Bu kötülüğü eleştirmeyi, üzerinde hiç düşünmeden, etiketleme otomatiğine alınmış zihinlerle oryantalist bir refleks olarak addetmek o kötülüğe içten içe razı olacak hatta onu destekleyecek bir karaktersizliği gerektirir. Basit yaftalarla, hiçbir çözüm sunmadan sadece analizlerle yola devam ederek yalnızca bu karanlığı sürdürüyoruz. Yorumlamaktan değiştirmeye geçen basamağı adımlamak, bu kötülükle mücadele etmek zorundayız; yalnızca Ortadoğu’nun yazgısı için değil kendi yazgımız için, bu karanlıkla bir öze dönüş motivasyonu ile, (Müslümanlar için belirtiyorum buradan sonrasını) Rabb’in ipine sarılıp bölünmeyerek, Kur’an’ı yegâne yol gösterici kabul ederek var gücümüzle mücadele etmek zorundayız.
Bu mücadele nereden bakılırsa bakılsın muhterem bir niteliğe haizdir çünkü yalnızca Ortadoğu’nun karanlığı ile değil, bizzat insanlık onurunun kurtarılmasıyla doğrudan ilintili bir meseledir ve vicdan sahibi her birey tarafından hassasiyet gösterilmesi gereken bir konumdadır.

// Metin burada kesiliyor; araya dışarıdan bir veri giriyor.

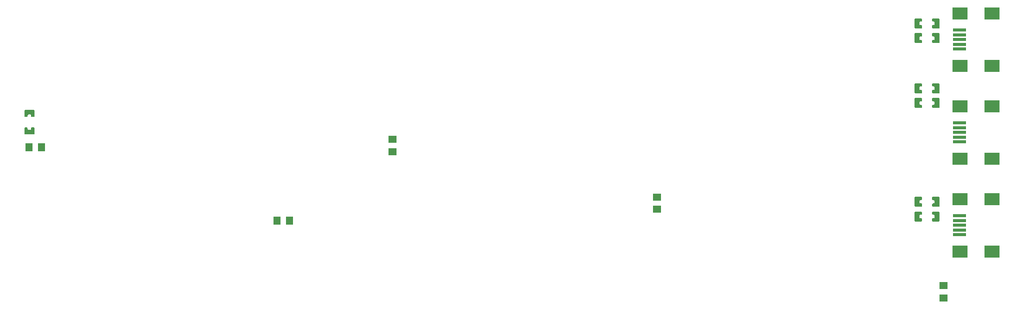
<source format=gtp>
G04 Layer: TopPasteMaskLayer*
G04 EasyEDA v6.5.34, 2023-09-07 22:36:22*
G04 6936e88fb932453b8581c8861ee1522a,0b3e81c085af431c91bff7fd5324728f,10*
G04 Gerber Generator version 0.2*
G04 Scale: 100 percent, Rotated: No, Reflected: No *
G04 Dimensions in millimeters *
G04 leading zeros omitted , absolute positions ,4 integer and 5 decimal *
%FSLAX45Y45*%
%MOMM*%

%ADD10R,1.3005X1.3995*%
%ADD11R,1.3995X1.3005*%
%ADD12R,2.2500X0.5000*%
%ADD13R,2.5000X2.0000*%

%LPD*%
G36*
X17626736Y3660038D02*
G01*
X17616728Y3650030D01*
X17616728Y3499967D01*
X17626736Y3489960D01*
X17727472Y3489960D01*
X17737480Y3499967D01*
X17737480Y3536086D01*
X17727472Y3546094D01*
X17706390Y3546094D01*
X17696383Y3556050D01*
X17696383Y3593896D01*
X17706390Y3603904D01*
X17727472Y3603904D01*
X17737480Y3613912D01*
X17737480Y3650030D01*
X17727472Y3660038D01*
G37*
G36*
X17922443Y3660038D02*
G01*
X17912486Y3650030D01*
X17912486Y3613912D01*
X17922443Y3603904D01*
X17943525Y3603904D01*
X17953532Y3593896D01*
X17953532Y3556050D01*
X17943525Y3546094D01*
X17922443Y3546094D01*
X17912486Y3536086D01*
X17912486Y3499967D01*
X17922443Y3489960D01*
X18023230Y3489960D01*
X18033238Y3499967D01*
X18033238Y3650030D01*
X18023230Y3660038D01*
G37*
G36*
X17626736Y3910025D02*
G01*
X17616728Y3900017D01*
X17616728Y3749954D01*
X17626736Y3739946D01*
X17727472Y3739946D01*
X17737480Y3749954D01*
X17737480Y3786073D01*
X17727472Y3796080D01*
X17706390Y3796080D01*
X17696383Y3806088D01*
X17696383Y3843934D01*
X17706390Y3853891D01*
X17727472Y3853891D01*
X17737480Y3863898D01*
X17737480Y3900017D01*
X17727472Y3910025D01*
G37*
G36*
X17922443Y3910025D02*
G01*
X17912486Y3900017D01*
X17912486Y3863898D01*
X17922443Y3853891D01*
X17943525Y3853891D01*
X17953532Y3843934D01*
X17953532Y3806088D01*
X17943525Y3796080D01*
X17922443Y3796080D01*
X17912486Y3786073D01*
X17912486Y3749954D01*
X17922443Y3739946D01*
X18023230Y3739946D01*
X18033238Y3749954D01*
X18033238Y3900017D01*
X18023230Y3910025D01*
G37*
G36*
X17626736Y6685025D02*
G01*
X17616728Y6675018D01*
X17616728Y6524955D01*
X17626736Y6514947D01*
X17727472Y6514947D01*
X17737480Y6524955D01*
X17737480Y6561074D01*
X17727472Y6571081D01*
X17706390Y6571081D01*
X17696383Y6581089D01*
X17696383Y6618884D01*
X17706390Y6628892D01*
X17727472Y6628892D01*
X17737480Y6638899D01*
X17737480Y6675018D01*
X17727472Y6685025D01*
G37*
G36*
X17922443Y6685025D02*
G01*
X17912486Y6675018D01*
X17912486Y6638899D01*
X17922443Y6628892D01*
X17943525Y6628892D01*
X17953532Y6618884D01*
X17953532Y6581089D01*
X17943525Y6571081D01*
X17922443Y6571081D01*
X17912486Y6561074D01*
X17912486Y6524955D01*
X17922443Y6514947D01*
X18023230Y6514947D01*
X18033238Y6524955D01*
X18033238Y6675018D01*
X18023230Y6685025D01*
G37*
G36*
X17626736Y6935012D02*
G01*
X17616728Y6925056D01*
X17616728Y6774942D01*
X17626736Y6764934D01*
X17727472Y6764934D01*
X17737480Y6774942D01*
X17737480Y6811060D01*
X17727472Y6821068D01*
X17706390Y6821068D01*
X17696383Y6831075D01*
X17696383Y6868922D01*
X17706390Y6878878D01*
X17727472Y6878878D01*
X17737480Y6888886D01*
X17737480Y6925056D01*
X17727472Y6935012D01*
G37*
G36*
X17922443Y6935012D02*
G01*
X17912486Y6925056D01*
X17912486Y6888886D01*
X17922443Y6878878D01*
X17943525Y6878878D01*
X17953532Y6868922D01*
X17953532Y6831075D01*
X17943525Y6821068D01*
X17922443Y6821068D01*
X17912486Y6811060D01*
X17912486Y6774942D01*
X17922443Y6764934D01*
X18023230Y6764934D01*
X18033238Y6774942D01*
X18033238Y6925056D01*
X18023230Y6935012D01*
G37*
G36*
X2549956Y5383225D02*
G01*
X2539949Y5373217D01*
X2539949Y5272481D01*
X2549956Y5262473D01*
X2586075Y5262473D01*
X2596083Y5272481D01*
X2596083Y5293563D01*
X2606090Y5303520D01*
X2643936Y5303520D01*
X2653893Y5293563D01*
X2653893Y5272481D01*
X2663901Y5262473D01*
X2700020Y5262473D01*
X2710027Y5272481D01*
X2710027Y5373217D01*
X2700020Y5383225D01*
G37*
G36*
X2549956Y5087467D02*
G01*
X2539949Y5077510D01*
X2539949Y4976723D01*
X2549956Y4966716D01*
X2700020Y4966716D01*
X2710027Y4976723D01*
X2710027Y5077510D01*
X2700020Y5087467D01*
X2663901Y5087467D01*
X2653893Y5077510D01*
X2653893Y5056428D01*
X2643936Y5046421D01*
X2606090Y5046421D01*
X2596083Y5056428D01*
X2596083Y5077510D01*
X2586075Y5087467D01*
G37*
G36*
X17626736Y5585053D02*
G01*
X17616728Y5575046D01*
X17616728Y5424932D01*
X17626736Y5414924D01*
X17727472Y5414924D01*
X17737480Y5424932D01*
X17737480Y5461050D01*
X17727472Y5471058D01*
X17706390Y5471058D01*
X17696383Y5481066D01*
X17696383Y5518912D01*
X17706390Y5528919D01*
X17727472Y5528919D01*
X17737480Y5538927D01*
X17737480Y5575046D01*
X17727472Y5585053D01*
G37*
G36*
X17922443Y5585053D02*
G01*
X17912486Y5575046D01*
X17912486Y5538927D01*
X17922443Y5528919D01*
X17943525Y5528919D01*
X17953532Y5518912D01*
X17953532Y5481066D01*
X17943525Y5471058D01*
X17922443Y5471058D01*
X17912486Y5461050D01*
X17912486Y5424932D01*
X17922443Y5414924D01*
X18023230Y5414924D01*
X18033238Y5424932D01*
X18033238Y5575046D01*
X18023230Y5585053D01*
G37*
G36*
X17626736Y5835040D02*
G01*
X17616728Y5825032D01*
X17616728Y5674918D01*
X17626736Y5664962D01*
X17727472Y5664962D01*
X17737480Y5674918D01*
X17737480Y5711088D01*
X17727472Y5721096D01*
X17706390Y5721096D01*
X17696383Y5731052D01*
X17696383Y5768898D01*
X17706390Y5778906D01*
X17727472Y5778906D01*
X17737480Y5788914D01*
X17737480Y5825032D01*
X17727472Y5835040D01*
G37*
G36*
X17922443Y5835040D02*
G01*
X17912486Y5825032D01*
X17912486Y5788914D01*
X17922443Y5778906D01*
X17943525Y5778906D01*
X17953532Y5768898D01*
X17953532Y5731052D01*
X17943525Y5721096D01*
X17922443Y5721096D01*
X17912486Y5711088D01*
X17912486Y5674918D01*
X17922443Y5664962D01*
X18023230Y5664962D01*
X18033238Y5674918D01*
X18033238Y5825032D01*
X18023230Y5835040D01*
G37*
D10*
G01*
X6819976Y3499987D03*
G01*
X7030034Y3499987D03*
G01*
X2619959Y4749998D03*
G01*
X2830017Y4749998D03*
D11*
G01*
X13249986Y3694958D03*
G01*
X13249986Y3905016D03*
G01*
X18099989Y2195062D03*
G01*
X18099989Y2405120D03*
G01*
X8774988Y4669962D03*
G01*
X8774988Y4880020D03*
D12*
G01*
X18371210Y3264987D03*
G01*
X18371210Y3344971D03*
G01*
X18371210Y3424981D03*
G01*
X18371210Y3504991D03*
G01*
X18371210Y3584976D03*
D13*
G01*
X18383707Y2979973D03*
G01*
X18383707Y3869989D03*
G01*
X18928715Y2979973D03*
G01*
X18928715Y3869989D03*
D12*
G01*
X18371210Y4839990D03*
G01*
X18371210Y4919974D03*
G01*
X18371210Y4999984D03*
G01*
X18371210Y5079969D03*
G01*
X18371210Y5159979D03*
D13*
G01*
X18383707Y4554976D03*
G01*
X18383707Y5444967D03*
G01*
X18928715Y4554976D03*
G01*
X18928715Y5444992D03*
D12*
G01*
X18371210Y6414968D03*
G01*
X18371210Y6494978D03*
G01*
X18371210Y6574988D03*
G01*
X18371210Y6654972D03*
G01*
X18371210Y6734982D03*
D13*
G01*
X18383707Y6129980D03*
G01*
X18383707Y7019970D03*
G01*
X18928715Y6129980D03*
G01*
X18928715Y7019970D03*
M02*

</source>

Biz bugün aslında IŞİD’e karşı dururken, bizi insan yapan değerleri korumaya dair bir meydan okumayla hareket ediyoruz. Yalnızca IŞİD değil tabii ki düşman, Ortadoğu’yu bu hale getiren bütün unsurlar, Kur’anî bir tabirle, görüldüğü yerde tutulup öldürülmeyi sonuna kadar hak eden o yıkıcı etmenler, zenginlerle yoksullar arasında oluşmuş derin uçurumlar, sosyal dayanışmanın yoksunluğu, sormayı, sorgulamayı yasaklayan geleneksel düşünüş tarzı ile köleleştirilmiş zihinler, öze dönmeyi, Peygamber’in uğruna hayatını ortaya koyduğu vahye, ve onun uygun gördüğü hayat tarzına samimiyetle geri dönüp Kur’anî bir dünya tasavvurunun tesisini engellemek yönündeki adımlar gibi pek çok soyut düşman da en az IŞİD kadar savaşılmayı hak ediyor. Bu işe karanlığa aydınlığı yaklaştıran bir öznenin heyecanıyla, bilimin, sanatın ve felsefenin aydınlatıcılığına duyacağımız güven ile, araçsal bir mahiyete bürünülmesine müsaade etmeyerek, bu mücadelenin din, siyaset ve mezhep üstü bir konumda olduğunun bilincinde olarak dört elle sarılmak gerekiyor.